Making Manhattan plots as vector graphics in R with ggplot2

Manhattan plots are a widely used tool in statistical genetics to visualise the results of genome-wide association studies (GWAS). While they are simply scatter plots, the number of points to display is often in the millions and this makes them impractical to render as vector graphics in formats such as PDF or SVG. This is unfortunate as these formats are the gold standard for technical plots and are often requested by academic journals when submitting an article for publication.

This repo contains an R function to generate Manhattan plots with ggplot2 that can quickly be exported into a moderately-sized PDF file with ggplot2::ggsave (it can also be exported to SVG, although the resulting file is larger; I haven’t tested other vector formats). It is based on Holtz Yan’s excellent Manhattan plot function, produced for the R Graph Gallery, which I extended by merging overlapping points into single shapes to simplify the resulting output.

The key idea is to use software for processing and plotting geographic features (spefically, I use the sf R package) to convert each data point into a circle (a polygon in simple features language), merge overlapping circles into a single shape (perform a union operation) and finally plot these simplified shapes.

The function to generate these plots is provided in the fn-ggmanh_vec.R script and is named ggmanh_vec. Please see the beginning of this file for a description of the different options available.

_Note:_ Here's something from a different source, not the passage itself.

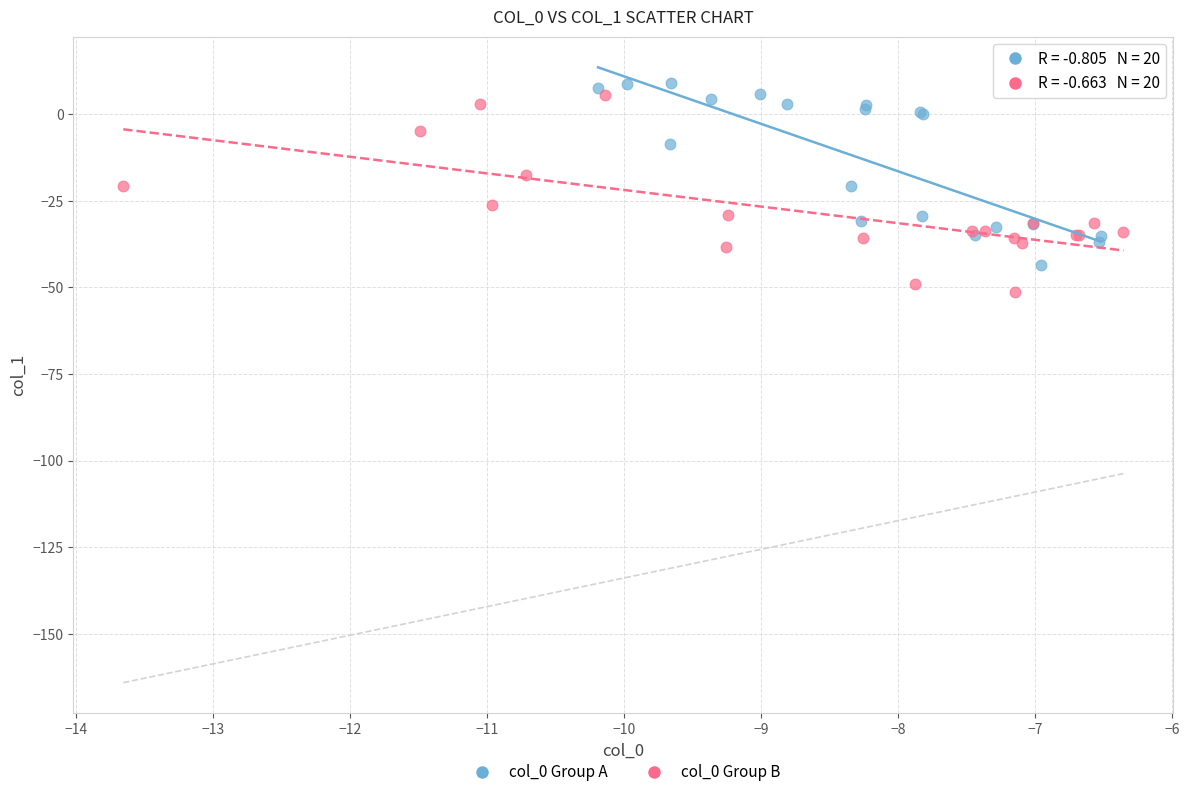

What are all the series names shown in the legend?

col_0 Group A, col_0 Group B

To illustrate how to use the function, I provide a simple reproducible example in the script make-manhattan-vec.R. I start by downloading summary statistics of a GWAS of standing height in European-ancestry samples in the UK Biobank which includes 12 million variants from Watanabe et al. (2019) (the article’s preprint is available on bioRxiv and the results can be downloaded from the GWAS Atlas). I then call ggman_vec to make a basic Manhattan plot and export it to PDF format with ggplot2::ggsave, obtaining the file ukb-height-gwas.pdf whose size is 751kB.

Manhattan plot of standing height in the UK Biobank (European-ancestry population)
Click on image to see PDF version

Runtime

Making the example Manhattan plot mentioned above takes approximately 24min using four Intel Skylake 2.6GHz processors, each with 16GB of RAM. A simplified version in which we only plot points with p-value lower than or equal to 0.01 (approximately 1.2 million points) takes only 3min12s with the same resources and produces the file ukb-height-gwas-pv2.pdf. For comparison, a standard rasterised PNG plot takes 2min14s to make with a slightly modified (and not parallelised) version of Holtz Yan’s original function.

Dependencies

The following R packages are required:

In addition, the sf R package requires that the GDAL library be available on the system.

This code has been tested in R 3.6.2 (on CentOS 7.8.2003 with GDAL 3.0.2 installed) with doParallel 1.0.16, dplyr 1.0.6, foreach 1.5.1, ggplot2 3.3.3 and sf 1.0-0.